Changing Tunes has brought in drill rappers and people from the industry to help ensure they can be responsible and avoid proliferating violence through music. But for Jones, it’s ultimately about getting the right people in the room, which means keeping drill on the table – because it’s often what the people they work with want to make.
“We’ve seen amazing examples of when drill music can be used for positive good,” he adds. “It’s a jumping off point for discussing what’s happened to them and their fears and their lives – where they’ve been, where they’re going.”
Music with a reformist agenda
Mike Bailey was in prison in Bristol for a short sentence over the roasting hot summer of 2020. He kept himself sane with a guitar provided by Changing Tunes, through working as wing rep and mental health rep, and going to chapel “just because the singing made me feel better”. There he noticed not only the benefits of music therapy, but that some people were brimming with talent – enough for a career on the outside.
“You come across people in there who have massive talent and perhaps have lost focus of their lives and the direction they’re going in,” says Bailey. “I met somebody who was unbelievably brilliant. He stopped the whole wing dead when he picked up the guitar.”
Bailey is now one of the people with lived experience of the criminal justice system running Red Tangent Records, a record label linked to Changing Tunes that supports people to make careers of their musical talent after release.
First set up in February 2021, a roster of six artists are currently signed to the label and releasing music. As their initial funding from the National Lottery comes to an end, Bailey hopes the label can find the funding to take on 10 artists every year, as well as develop relationships with bigger labels who could take on talent found and fostered by Red Tangent.
The label hosted its first annual showcase at the Bristol Beacon at the end of last month. But behind the music and the parties remains a focus on challenging the failures of the criminal justice system. Alongside performances, the showcase hosted panel talks asking what prison is for and what needs to change to achieve its aims.
The label enables its signed artists to speak out on their experiences of the criminal justice system, in the hopes that this will deter people from committing crime and spark systemic change. It believes in tackling trauma and inequality, the root causes of crime.
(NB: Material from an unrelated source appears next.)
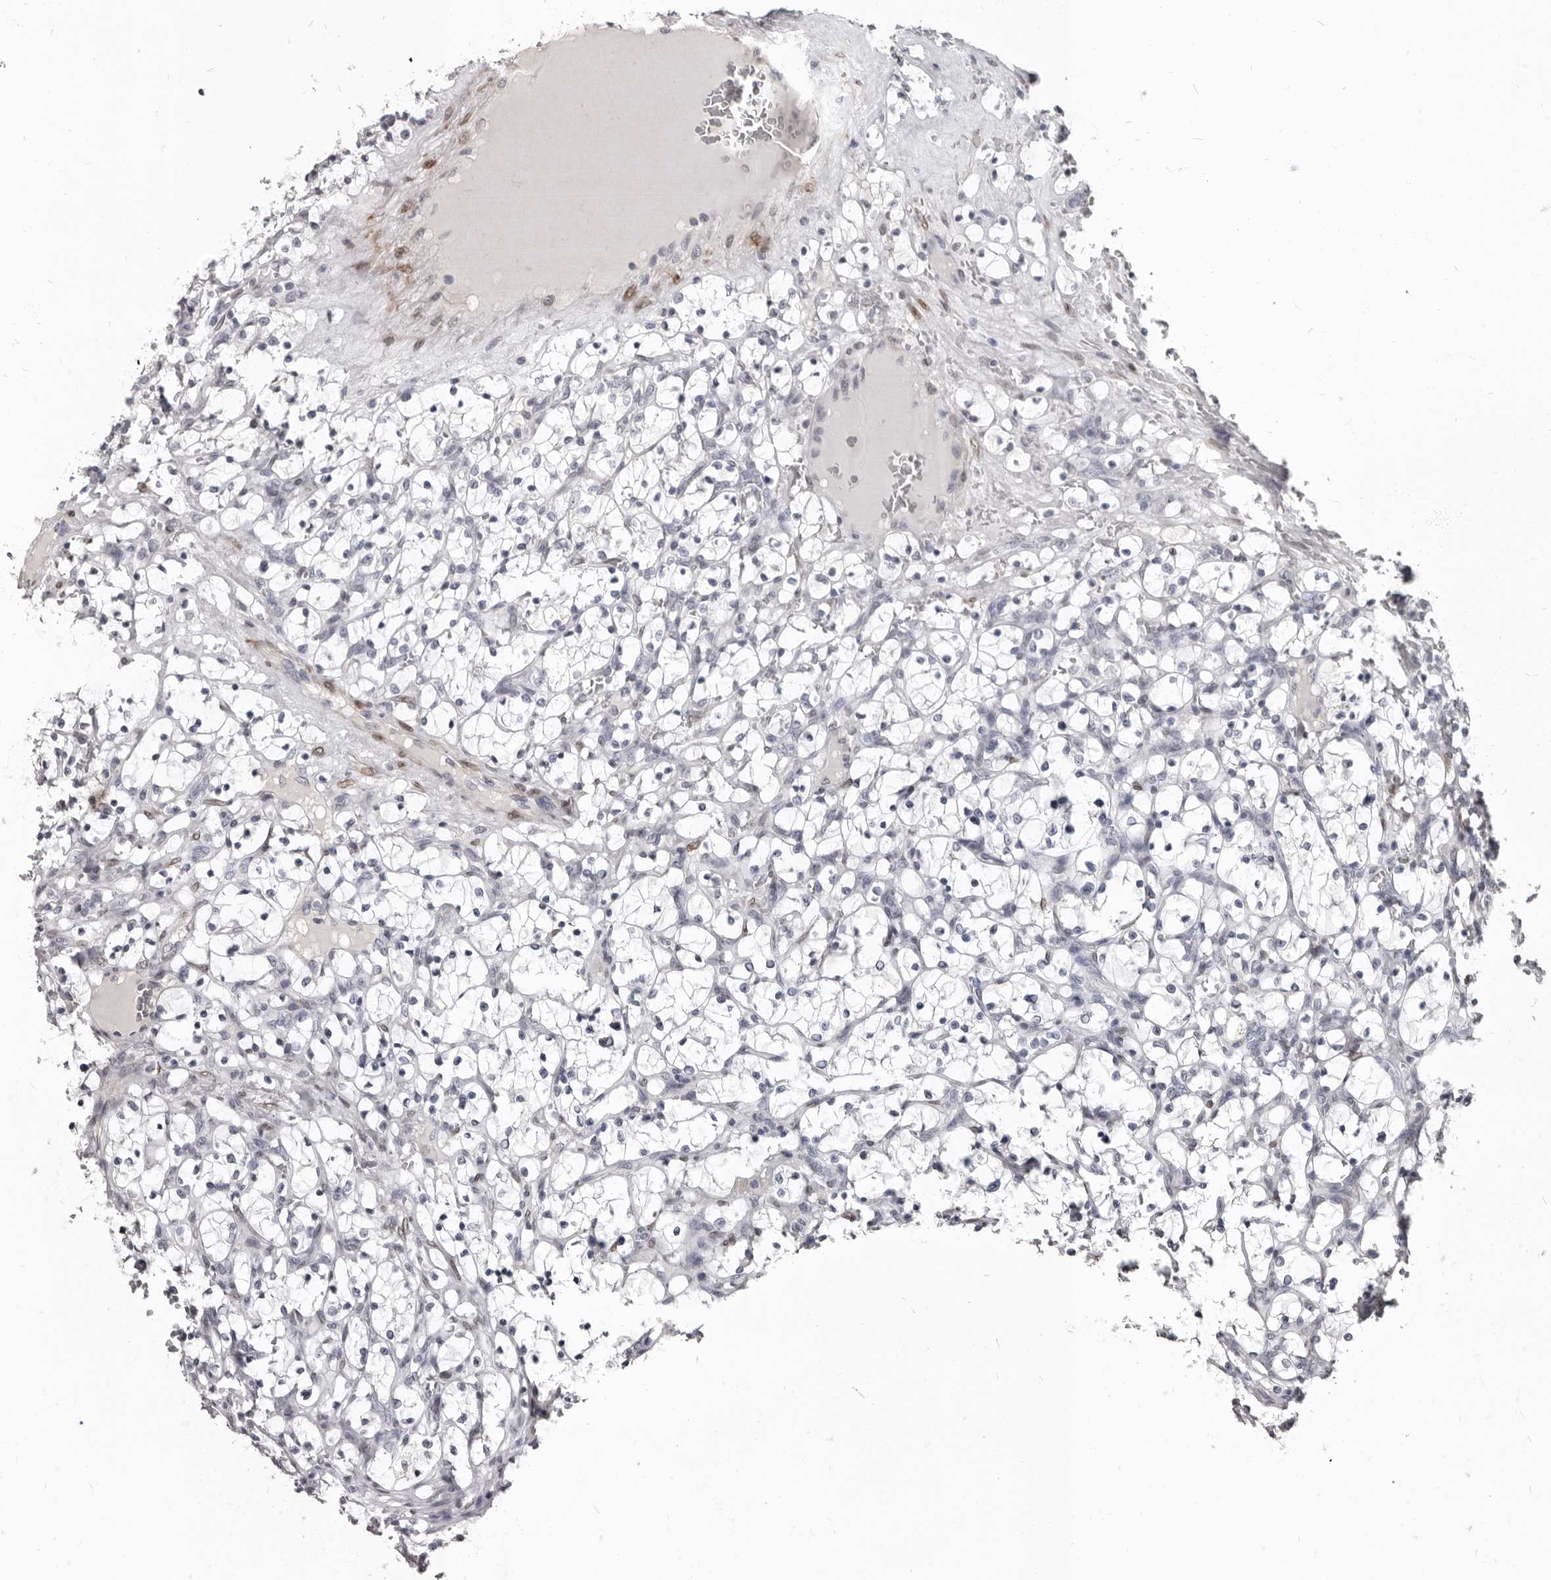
{"staining": {"intensity": "negative", "quantity": "none", "location": "none"}, "tissue": "renal cancer", "cell_type": "Tumor cells", "image_type": "cancer", "snomed": [{"axis": "morphology", "description": "Adenocarcinoma, NOS"}, {"axis": "topography", "description": "Kidney"}], "caption": "Renal adenocarcinoma stained for a protein using immunohistochemistry demonstrates no positivity tumor cells.", "gene": "MRGPRF", "patient": {"sex": "female", "age": 69}}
“If we were truly committed to reducing crime – and that’s the one thing people seem to be able to agree on – the best way to do that is to deal with the reasons why people go into it in the first place,” says Jones.
Unfortunately, this is not the UK’s current approach, given our prison population rate ranks alongside authoritarian nations like Russia and Turkey. In 2020, England and Wales incarcerated 138 people per 100,000 and in Scotland this rose to 147, according to stats from human rights organisation Council of Europe. In further grim reading, the same report revealed the prison suicide rate in England and Wales was twice the European average.
Jones can’t say the criminal justice system or its capacity to rehabilitate has improved in the 35 years Changing Tunes has existed. “It needs much more investment in therapeutics, and psychologically-informed interventions,” he explains.
The latest statistics show the British reoffending rate was 25% within the first year of release, rising to 34% for under-18s and to 58% for adults released after sentences of under 12 months. But, says Jones, “On a rolling three-year average, less than 6% of people who engage with us will reoffend.”
Changing Tunes uses music as a means to foster trust, confidence, and a sense of identity. Despite the challenging context, Jones believes these factors are what allows prisoners and ex-prisoners to build resilience and the ability to desist from crime after release.